L’interessamento che in questi ultimi tempi si è lodevolmente rivolto alla promozione di una riforma carceraria finalizzata a “umanizzare” la condizione dei detenuti prevedendo tra l’altro l’intervento di nuove figure di operatori, i cosiddetti operatori penitenziari, potrebbe ricevere un impulso positivo dalle considerazioni che la psicoanalisi ha promosso attorno alle condotte delinquenziali.

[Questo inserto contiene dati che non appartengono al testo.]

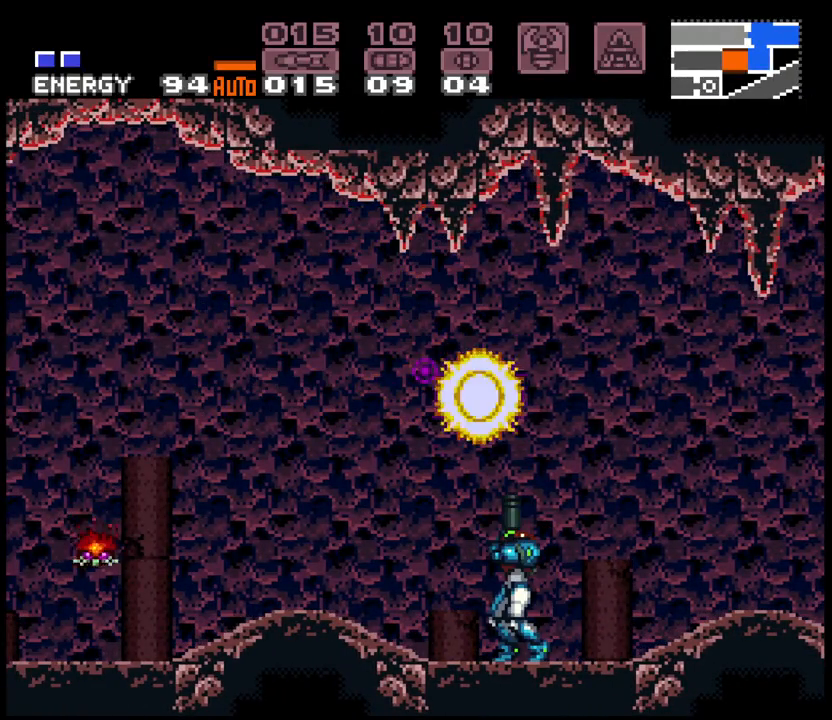
{"dt_ms": 500, "buttons": ["A", "X", "DPAD_LEFT"], "events": [[100, "DPAD_UP", "up"], [100, "X", "up"], [283, "R1", "up"], [350, "B", "down"], [450, "X", "down"], [500, "B", "up"], [500, "DPAD_LEFT", "down"]]}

Richiamando in chiusura la complessità del fenomeno delinquenziale, il suo profondo radicamento nel sociale, nell’economico, nel culturale e nel politico (ordinamenti e leggi, forme di emarginazione e di lotta sociale, contrapposizione tra culture sociali di stato e di antistato, legami con forti profitti illeciti per il traffico e il consumo della droga ecc.), è opportuno procedere con estrema cautela nel promuovere una riflessione sulle componenti psichiche soggettive implicate, per evitare il rischio di una psichiatrizzazione massiccia del delinquente. Forse il modo più proficuo, in prima istanza, per evitare questo rischio può essere quello di aprire uno spazio di riflessione condivisa tra gli psicologi e gli operatori che si muovono nel campo della Legge ( avvocati, giudici, magistrati) oltre che con gli operatori penitenziari destinati alla relazione con i giovani e gli adolescenti che hanno problemi con la legge. Per questi ultimi operatori in particolare risulta infatti difficile recuperare un equilibrio neutralizzando due tipi di spinte opposte a cui sono esposti: da una parte si sentono sollecitati in direzione di una complicità comprensiva e dall’altra vengono sfidati e provocati ad assumere una posizione di “maestro-padrone”. Ritagliarsi una posizione intermedia diventa un compito realmente difficile, specie in assenza di uno spazio di supervisione dove poter elaborare la propria esperienza professionale.
Con il D.P.R. 448/1988 che regola l’istituto delle “misure cautelari” si è aperto un nuovo spazio di collaborazione proficua tra Tribunale, carcere e gli operatori dei servizi di assistenza degli enti locali. Al giudice infatti è data la possibilità di affidare il minore imputato ai servizi minorili dell’amministrazione della giustizia, ai quali è richiesto di svolgere attività di sostegno e controllo in collaborazione con i servizi di assistenza istituiti dagli enti locali. In questo modo è offerto al minore la possibilità di valutare le ragioni e le conseguenze di un suo comportamento delinquenziale con un aiuto a recuperare il senso di una pena nella direzione di una riparazione del danno e di una propria riabilitazione sociale.
Tratto dal testo: Il soggetto in divenire, Edizioni Libreria Cortina, Milano 2002, pp.239-244.